Save the red tape for Christmas decorations. City hall employees are going to be doing some hardcore process mapping (whatever that is) to cut waste and deliver a lean government service model, says HRM’s new chief administrative officer.

Jacques Dubé took over as CAO six weeks ago, just in time to watch six new faces get elected as city councillors. All of which means it’s “perfect timing” for the new council and new CAO to work together on new priorities. For Dubé, that means a local government that’s more nimble—using fewer resources to deliver faster, better service to its “customers.”

“In my arrival here, there’ll be a new way of doing business, in a sense,” says Dubé. “It’s unacceptable, frankly, for a developer to tell me that it’s taking him 18 months for him to get a development permit. That can’t happen. Those things, we need to be a lot more nimble, we need to be more customer friendly.”


The CAO says he “fully intends” to bring in Lean Six Sigma training to city hall—a corporate quality control system designed to remove anything that doesn’t add value to operations. That doesn’t mean eliminating government regulation, he clarifies, but instead trying to apply the city’s rules effectively and efficiently for citizens.

“At the end of the day, everything we do is all about the customer here,” says Dubé. “Even though it’s regulatory, it’s still customer service.”



The former city manager in Moncton was hired over the summer after several months spent searching for a candidate to replace ex-CAO Richard Butts—who left his job in January for a plum position with Clayton Developments.
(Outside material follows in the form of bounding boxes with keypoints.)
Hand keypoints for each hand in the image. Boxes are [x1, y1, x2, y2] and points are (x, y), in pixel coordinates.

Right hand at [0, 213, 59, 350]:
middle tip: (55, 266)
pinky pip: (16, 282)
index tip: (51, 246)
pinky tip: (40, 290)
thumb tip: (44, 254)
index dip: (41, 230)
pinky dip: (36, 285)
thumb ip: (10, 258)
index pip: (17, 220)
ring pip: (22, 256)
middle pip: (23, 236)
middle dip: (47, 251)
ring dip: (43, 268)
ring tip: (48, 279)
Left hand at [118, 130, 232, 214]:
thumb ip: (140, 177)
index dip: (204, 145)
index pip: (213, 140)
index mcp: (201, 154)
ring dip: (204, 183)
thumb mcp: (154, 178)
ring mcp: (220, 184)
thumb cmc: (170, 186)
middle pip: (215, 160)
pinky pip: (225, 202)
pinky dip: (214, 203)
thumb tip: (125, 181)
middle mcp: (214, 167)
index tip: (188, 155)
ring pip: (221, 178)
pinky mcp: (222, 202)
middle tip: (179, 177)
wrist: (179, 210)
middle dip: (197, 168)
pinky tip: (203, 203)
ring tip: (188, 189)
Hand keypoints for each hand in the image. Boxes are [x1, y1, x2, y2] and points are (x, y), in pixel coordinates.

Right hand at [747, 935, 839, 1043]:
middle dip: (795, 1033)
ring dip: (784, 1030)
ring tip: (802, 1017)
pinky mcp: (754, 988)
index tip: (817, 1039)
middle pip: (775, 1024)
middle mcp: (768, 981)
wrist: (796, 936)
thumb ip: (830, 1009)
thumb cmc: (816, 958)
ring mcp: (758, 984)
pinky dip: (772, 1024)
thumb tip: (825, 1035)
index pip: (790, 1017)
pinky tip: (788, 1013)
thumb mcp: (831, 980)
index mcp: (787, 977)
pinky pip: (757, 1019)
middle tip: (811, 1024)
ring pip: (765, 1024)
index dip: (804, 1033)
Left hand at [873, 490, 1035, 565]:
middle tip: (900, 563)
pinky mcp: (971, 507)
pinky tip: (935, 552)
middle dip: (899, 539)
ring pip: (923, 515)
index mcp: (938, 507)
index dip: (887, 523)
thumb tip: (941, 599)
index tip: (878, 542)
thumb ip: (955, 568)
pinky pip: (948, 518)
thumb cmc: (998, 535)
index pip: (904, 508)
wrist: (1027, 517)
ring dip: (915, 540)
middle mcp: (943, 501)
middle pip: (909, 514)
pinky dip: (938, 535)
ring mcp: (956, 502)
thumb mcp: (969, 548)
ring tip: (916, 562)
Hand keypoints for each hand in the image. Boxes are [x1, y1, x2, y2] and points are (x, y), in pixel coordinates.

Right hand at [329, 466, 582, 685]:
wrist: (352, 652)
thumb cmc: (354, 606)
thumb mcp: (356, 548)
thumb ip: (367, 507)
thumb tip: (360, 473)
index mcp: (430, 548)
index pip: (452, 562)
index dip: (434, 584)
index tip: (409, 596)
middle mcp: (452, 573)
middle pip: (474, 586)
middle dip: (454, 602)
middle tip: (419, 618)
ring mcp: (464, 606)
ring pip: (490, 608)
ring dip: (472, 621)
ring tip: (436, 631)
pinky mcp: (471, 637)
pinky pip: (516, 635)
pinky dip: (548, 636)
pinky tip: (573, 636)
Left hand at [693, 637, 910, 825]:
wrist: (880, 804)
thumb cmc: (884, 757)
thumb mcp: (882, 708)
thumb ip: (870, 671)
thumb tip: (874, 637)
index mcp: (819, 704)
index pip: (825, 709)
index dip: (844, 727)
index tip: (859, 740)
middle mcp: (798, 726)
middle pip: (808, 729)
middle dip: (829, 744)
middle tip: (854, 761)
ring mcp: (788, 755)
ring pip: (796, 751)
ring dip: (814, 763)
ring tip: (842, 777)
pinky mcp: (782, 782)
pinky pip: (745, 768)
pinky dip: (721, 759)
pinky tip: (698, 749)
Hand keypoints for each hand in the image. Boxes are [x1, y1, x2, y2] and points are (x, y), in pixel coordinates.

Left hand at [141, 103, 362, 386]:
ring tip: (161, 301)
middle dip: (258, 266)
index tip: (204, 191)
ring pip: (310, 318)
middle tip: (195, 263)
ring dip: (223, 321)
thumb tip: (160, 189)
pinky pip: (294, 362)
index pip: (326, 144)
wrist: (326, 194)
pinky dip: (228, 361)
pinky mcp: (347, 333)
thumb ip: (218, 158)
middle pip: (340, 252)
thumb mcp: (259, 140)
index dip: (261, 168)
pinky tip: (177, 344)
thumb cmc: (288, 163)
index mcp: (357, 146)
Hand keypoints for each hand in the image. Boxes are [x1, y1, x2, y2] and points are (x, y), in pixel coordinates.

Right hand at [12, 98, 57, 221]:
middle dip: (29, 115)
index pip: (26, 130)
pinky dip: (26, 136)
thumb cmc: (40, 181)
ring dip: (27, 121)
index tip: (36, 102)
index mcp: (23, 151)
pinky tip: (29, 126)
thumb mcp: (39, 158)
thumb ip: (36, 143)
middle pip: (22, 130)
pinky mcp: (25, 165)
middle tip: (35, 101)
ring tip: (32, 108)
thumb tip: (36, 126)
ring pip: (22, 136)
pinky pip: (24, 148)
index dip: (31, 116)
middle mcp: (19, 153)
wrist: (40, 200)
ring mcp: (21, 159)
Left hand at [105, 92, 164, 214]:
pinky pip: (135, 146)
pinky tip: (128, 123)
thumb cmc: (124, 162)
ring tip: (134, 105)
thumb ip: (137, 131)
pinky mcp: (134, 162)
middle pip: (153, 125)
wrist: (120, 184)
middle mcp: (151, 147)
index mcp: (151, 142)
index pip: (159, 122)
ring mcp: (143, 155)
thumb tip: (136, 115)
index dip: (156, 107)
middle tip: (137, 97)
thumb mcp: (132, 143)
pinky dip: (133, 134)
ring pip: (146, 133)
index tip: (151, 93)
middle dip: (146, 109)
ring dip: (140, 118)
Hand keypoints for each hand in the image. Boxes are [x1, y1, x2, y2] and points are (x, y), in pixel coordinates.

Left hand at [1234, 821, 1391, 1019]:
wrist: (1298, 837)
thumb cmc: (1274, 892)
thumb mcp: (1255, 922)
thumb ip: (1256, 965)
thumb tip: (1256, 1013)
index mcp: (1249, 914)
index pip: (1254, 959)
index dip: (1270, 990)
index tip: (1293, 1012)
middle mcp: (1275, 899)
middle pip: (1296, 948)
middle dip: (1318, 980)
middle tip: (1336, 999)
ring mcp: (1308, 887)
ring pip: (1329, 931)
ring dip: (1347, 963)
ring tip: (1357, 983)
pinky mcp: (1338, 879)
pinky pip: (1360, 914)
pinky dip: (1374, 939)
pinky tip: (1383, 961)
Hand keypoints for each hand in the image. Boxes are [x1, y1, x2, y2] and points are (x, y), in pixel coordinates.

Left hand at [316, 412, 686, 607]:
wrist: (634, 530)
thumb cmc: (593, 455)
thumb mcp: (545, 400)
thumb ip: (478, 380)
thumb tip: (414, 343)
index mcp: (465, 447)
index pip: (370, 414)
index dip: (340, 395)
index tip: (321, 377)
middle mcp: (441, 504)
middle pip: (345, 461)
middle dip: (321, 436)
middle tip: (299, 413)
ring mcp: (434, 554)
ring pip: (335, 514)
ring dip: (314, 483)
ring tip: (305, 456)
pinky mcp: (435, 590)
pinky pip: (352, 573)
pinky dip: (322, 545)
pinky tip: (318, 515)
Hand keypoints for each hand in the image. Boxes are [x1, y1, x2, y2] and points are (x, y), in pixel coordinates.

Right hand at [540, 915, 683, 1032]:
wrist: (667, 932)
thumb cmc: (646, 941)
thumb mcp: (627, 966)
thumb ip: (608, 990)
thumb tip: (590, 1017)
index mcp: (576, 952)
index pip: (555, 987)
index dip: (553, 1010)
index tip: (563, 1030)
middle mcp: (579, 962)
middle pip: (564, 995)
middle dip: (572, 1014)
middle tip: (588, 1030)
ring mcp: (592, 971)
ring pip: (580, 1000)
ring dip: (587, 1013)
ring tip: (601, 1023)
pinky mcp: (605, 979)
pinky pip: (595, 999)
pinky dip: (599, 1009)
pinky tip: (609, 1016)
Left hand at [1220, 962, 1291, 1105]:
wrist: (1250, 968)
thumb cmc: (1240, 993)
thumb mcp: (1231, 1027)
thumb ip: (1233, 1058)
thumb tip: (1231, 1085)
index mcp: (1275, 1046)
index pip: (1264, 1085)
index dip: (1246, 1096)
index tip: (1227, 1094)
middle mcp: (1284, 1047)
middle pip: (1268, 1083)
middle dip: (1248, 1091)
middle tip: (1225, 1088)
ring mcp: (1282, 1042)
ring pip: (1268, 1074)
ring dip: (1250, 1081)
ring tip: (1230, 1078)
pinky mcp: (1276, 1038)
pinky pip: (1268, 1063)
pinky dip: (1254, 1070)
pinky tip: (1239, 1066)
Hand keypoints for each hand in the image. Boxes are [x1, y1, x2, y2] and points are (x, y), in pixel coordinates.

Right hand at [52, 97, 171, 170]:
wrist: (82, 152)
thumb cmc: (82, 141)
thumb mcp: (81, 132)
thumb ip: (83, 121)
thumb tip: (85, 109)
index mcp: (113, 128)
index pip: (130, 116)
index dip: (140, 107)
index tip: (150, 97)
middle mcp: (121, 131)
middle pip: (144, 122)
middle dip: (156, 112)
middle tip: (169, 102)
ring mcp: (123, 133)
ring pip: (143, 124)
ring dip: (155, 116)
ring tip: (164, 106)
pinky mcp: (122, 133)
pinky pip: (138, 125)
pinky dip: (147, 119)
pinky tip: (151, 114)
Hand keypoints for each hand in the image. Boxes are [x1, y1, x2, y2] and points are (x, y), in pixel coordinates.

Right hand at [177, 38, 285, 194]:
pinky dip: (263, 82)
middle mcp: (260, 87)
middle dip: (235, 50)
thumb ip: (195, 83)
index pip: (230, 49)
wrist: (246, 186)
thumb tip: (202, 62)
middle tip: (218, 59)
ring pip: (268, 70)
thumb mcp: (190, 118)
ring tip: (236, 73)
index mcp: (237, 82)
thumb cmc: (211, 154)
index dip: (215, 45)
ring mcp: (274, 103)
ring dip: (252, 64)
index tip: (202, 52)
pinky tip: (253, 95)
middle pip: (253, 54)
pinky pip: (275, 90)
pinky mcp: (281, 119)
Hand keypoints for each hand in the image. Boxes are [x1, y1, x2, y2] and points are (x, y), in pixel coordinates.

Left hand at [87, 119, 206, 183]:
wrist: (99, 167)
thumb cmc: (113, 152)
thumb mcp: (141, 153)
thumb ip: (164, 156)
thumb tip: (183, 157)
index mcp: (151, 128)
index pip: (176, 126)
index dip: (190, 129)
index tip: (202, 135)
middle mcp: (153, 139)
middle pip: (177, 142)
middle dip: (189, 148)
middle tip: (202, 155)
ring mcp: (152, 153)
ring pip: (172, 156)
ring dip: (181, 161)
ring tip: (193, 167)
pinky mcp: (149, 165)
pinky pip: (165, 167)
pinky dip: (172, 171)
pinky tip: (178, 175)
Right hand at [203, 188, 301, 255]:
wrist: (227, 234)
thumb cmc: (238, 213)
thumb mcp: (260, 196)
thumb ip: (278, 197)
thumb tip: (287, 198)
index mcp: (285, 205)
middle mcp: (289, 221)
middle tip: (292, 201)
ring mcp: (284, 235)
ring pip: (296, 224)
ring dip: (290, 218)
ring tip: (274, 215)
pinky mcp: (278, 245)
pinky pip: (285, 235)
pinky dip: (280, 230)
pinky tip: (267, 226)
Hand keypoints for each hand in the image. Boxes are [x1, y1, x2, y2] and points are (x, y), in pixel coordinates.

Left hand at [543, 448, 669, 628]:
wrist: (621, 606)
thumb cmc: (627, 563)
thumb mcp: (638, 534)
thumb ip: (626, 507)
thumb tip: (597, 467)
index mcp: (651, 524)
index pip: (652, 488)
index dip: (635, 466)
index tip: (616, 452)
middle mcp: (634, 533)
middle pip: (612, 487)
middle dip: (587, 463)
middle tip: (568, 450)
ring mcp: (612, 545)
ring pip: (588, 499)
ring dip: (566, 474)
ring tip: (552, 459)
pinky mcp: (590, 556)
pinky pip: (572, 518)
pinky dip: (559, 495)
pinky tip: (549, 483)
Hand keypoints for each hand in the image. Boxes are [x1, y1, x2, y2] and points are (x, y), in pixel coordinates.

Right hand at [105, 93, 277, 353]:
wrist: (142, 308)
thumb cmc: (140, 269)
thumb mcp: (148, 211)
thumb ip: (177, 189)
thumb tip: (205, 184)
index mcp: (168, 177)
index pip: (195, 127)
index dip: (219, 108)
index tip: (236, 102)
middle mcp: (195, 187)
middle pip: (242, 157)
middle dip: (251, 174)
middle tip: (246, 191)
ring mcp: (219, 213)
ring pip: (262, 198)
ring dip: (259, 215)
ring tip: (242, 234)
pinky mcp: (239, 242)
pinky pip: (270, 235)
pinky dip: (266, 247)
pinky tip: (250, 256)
Butts's tenure consolidated power inside the CAO's office, which drew criticism from the public and members of council who felt cut out of HRM’s decision-making.

Dubé sidesteps those criticisms while saying Butts did a great job “delivering on the mandate he was given” as CAO. That said, he’ll be handling things a little differently from here on out.


“Everything is in relation to time and space,” says the CAO. “I’ve been asked to come in and manage the organization in a different way because, like any other organization, HRM has been an evolution.”

So far that’s meant delegating some of the duties that used to flow through the CAO office, including no longer having to personally approve travel within Atlantic Canada. Dubé says he hopes to delegate more tasks (“within reason”) over the next few months, while working toward a participative style of management that's all in service to you—the customer.


“There likely will be changes to the structure and how things get done around here,” says Dubé. “The culture has to change to one of customer service—thinking from the outside-in all the time.”